Among those aged 65 to 74, some of whom may still be working, the median household income was $73,000, well below the state median of $81,000. For those 75 and older the figure was only $55,000. The income gap between these Californians and those aged 45 to 54 was starker than even the gap between Blacks and Whites.
Median Household Income by Age Group: California (2015-2019 average)
The elderly have always been in a financially precarious position. With their earning years behind them, older Californians have fewer options than other age groups for making more money. And while moving might be an alternative for some graying residents, for many others advanced age can be a roadblock to finding cheaper housing.
Declining health makes relocating difficult, and downsizing can take a profound emotional toll. A move for any reason, but especially one made under duress, can lead to anxiety, hopelessness, and loneliness, a collection of symptoms some experts call transfer trauma. Moving long-distance to a cheaper part of the country can be especially difficult for the elderly.
Into this mix comes an increasingly common phenomenon, the mortgage- and rent-burdened retiree. The conventional wisdom that most seniors enjoy homes free and clear of monthly payments is false.
In 2000, 37 percent of state residents aged 65 to 74 owned their homes outright. In the years just before the pandemic, 2015-2019 that number had fallen to just 30 percent. Among people 75 and older, the share of debt-free homeowners fell from 49 percent in 2000 to 42 percent.
Population Share by Housing Tenure: California (2000 vs 2015-2019 average)
Meanwhile, the share of renters among California residents aged 65 and older has grown, reaching 25 percent in 2015-2019. The share of those residents who owned their homes with a mortgage also has grown over that period.
What’s driving the trend? First of all, today’s seniors bought their homes a couple of decades after those who populated the same age groups in 2000. Even if the ramp up of housing prices in the 1970s, ‘80s and ‘90s seems quaint in hindsight, they prevented some people from ever becoming homeowners and they delayed others from starting their mortgage clocks.
The housing collapse that began in 2008 also took its toll. Foreclosures and distressed sales turned many one-time homeowners into renters. By the time property values rebounded, some of those renters were priced out of ownership for good. And others who lost homes during the foreclosure crisis did recover, but had to start over. They took on new mortgages at later ages, which means paying off those mortgages later, too.
For people who held onto their homes, low interest rates and the corresponding refinancing waves extended the life of their loans. The cheap borrowing made for lower payments, but those refis typically reset the clock on 20- and 30-year mortgages that are still being paid off.
Finally, as property values soared, older homeowners tapped their equity with frequency, taking out reverse mortgages or cash-out loans to finance the college tuition–or fund the downpayment on a child’s home purchase.
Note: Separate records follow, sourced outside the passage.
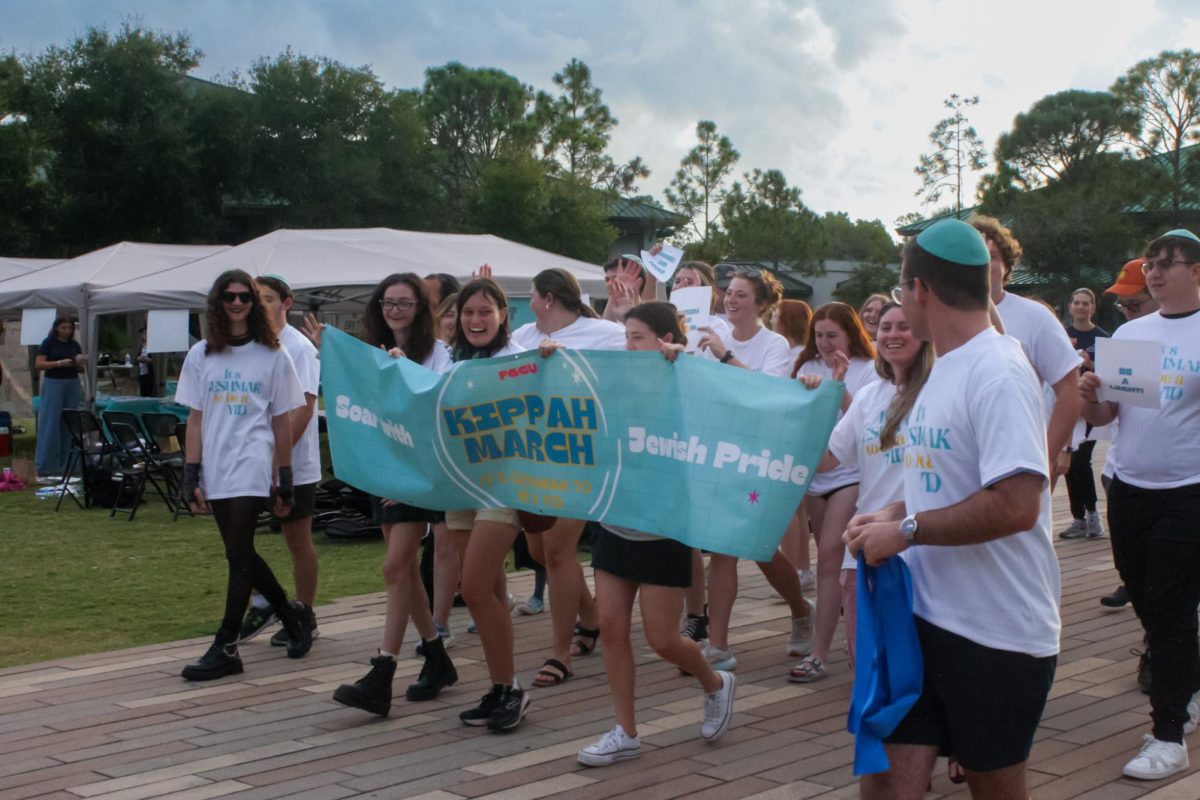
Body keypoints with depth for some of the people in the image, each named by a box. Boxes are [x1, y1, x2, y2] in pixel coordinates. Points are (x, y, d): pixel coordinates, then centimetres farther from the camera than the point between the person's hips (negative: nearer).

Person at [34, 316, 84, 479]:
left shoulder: (75, 345, 11)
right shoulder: (48, 343, -2)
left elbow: (81, 370, 12)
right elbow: (38, 365, -10)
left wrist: (79, 364, -10)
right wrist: (59, 363, -21)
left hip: (72, 385, 4)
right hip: (53, 384, -4)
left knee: (69, 425, 3)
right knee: (50, 425, -6)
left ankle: (64, 465, 10)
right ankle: (44, 466, -4)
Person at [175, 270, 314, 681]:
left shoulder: (272, 355, 3)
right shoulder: (200, 356, 9)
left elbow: (282, 421, 4)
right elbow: (194, 419, 7)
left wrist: (285, 480, 2)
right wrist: (192, 476, 0)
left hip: (251, 466, -4)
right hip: (214, 468, 4)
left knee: (239, 555, -7)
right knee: (241, 554, 10)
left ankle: (226, 647, -2)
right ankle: (292, 613, 29)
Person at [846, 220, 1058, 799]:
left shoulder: (998, 374, -18)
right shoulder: (945, 367, 11)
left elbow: (1015, 505, -28)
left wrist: (907, 530, -19)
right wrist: (892, 514, 4)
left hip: (997, 633, -8)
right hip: (924, 615, 8)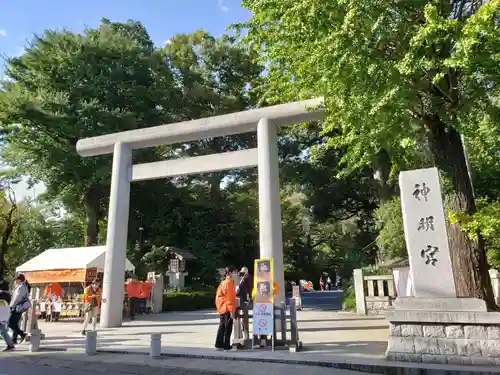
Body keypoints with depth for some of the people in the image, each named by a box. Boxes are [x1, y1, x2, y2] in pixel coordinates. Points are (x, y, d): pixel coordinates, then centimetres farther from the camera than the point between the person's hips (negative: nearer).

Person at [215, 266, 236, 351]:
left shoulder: (223, 282, 14)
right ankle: (226, 346, 3)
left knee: (222, 327, 13)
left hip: (222, 308, 9)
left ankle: (219, 345, 17)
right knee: (228, 328, -1)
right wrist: (231, 310, -18)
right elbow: (229, 297, -18)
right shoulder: (229, 282, -14)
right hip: (227, 309, -9)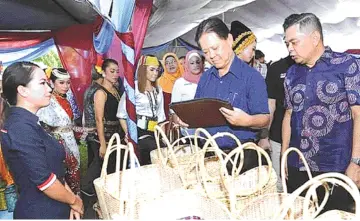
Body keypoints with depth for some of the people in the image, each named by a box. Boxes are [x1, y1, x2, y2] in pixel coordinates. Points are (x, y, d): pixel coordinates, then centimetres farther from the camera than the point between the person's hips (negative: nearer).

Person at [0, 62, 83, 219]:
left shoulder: (25, 123, 7)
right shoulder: (22, 127, -23)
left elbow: (52, 169, 6)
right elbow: (44, 179, -26)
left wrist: (70, 199, 0)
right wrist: (74, 200, -11)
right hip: (41, 212, -9)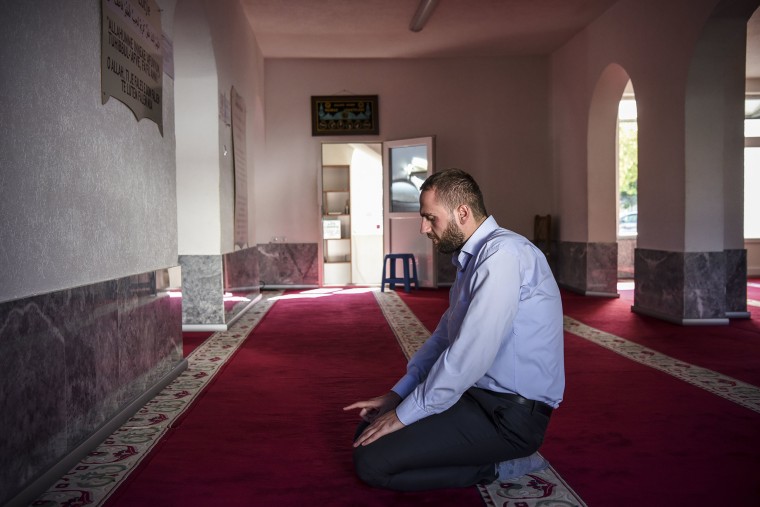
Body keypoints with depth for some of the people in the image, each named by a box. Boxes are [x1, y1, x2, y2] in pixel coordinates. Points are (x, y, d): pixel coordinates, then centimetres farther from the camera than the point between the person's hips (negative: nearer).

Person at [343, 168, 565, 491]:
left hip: (510, 413, -10)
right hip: (480, 393, 10)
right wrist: (396, 395, 7)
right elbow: (443, 337, 17)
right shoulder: (472, 258, 12)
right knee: (369, 433, 10)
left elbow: (469, 354, -26)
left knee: (372, 461, -14)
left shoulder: (502, 253, -20)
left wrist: (404, 414, -16)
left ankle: (498, 467, -2)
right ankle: (491, 455, 9)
Seniors who rent are the most vulnerable. The 1 in 4 elderly Californians who rent are caught in the vise of their fixed, lower incomes and rising rents, and are likely spending a larger share of their incomes on shelter than they would have before. Unlike younger residents who can more readily adapt to higher rents, even if that means moving, the elderly often cannot.
What about the seniors who own their homes? Those with a mortgage most often have a monthly cost which is predictable, and all of them have predictable property taxes thanks to California’s infamous Proposition 13 and its extensions. While that 44-year-old legislation has hurt California terribly, it does protect the elderly from housing price shocks to which many of them would be unable to adapt.
Now, California’s elderly population is set to explode. The number of retirees is forecast to grow more than three times faster than the overall population, and the number of residents older than 85 will grow more than four fold by 2060, according to the California Department of Aging.
That means that our treatment of the elderly will only grow more important. As much as California’s YIMBY’s disdain Proposition 13 and its limits on property taxes, the law has protected the state’s elderly. While tax reform addressing that law and its extensions is sorely needed and long overdue, the risk that California’s home prices will continue rising as they have been requires that any new policy must take into consideration its implications for the vulnerable elderly. After all, a civilization is judged by the way it cares for its helpless.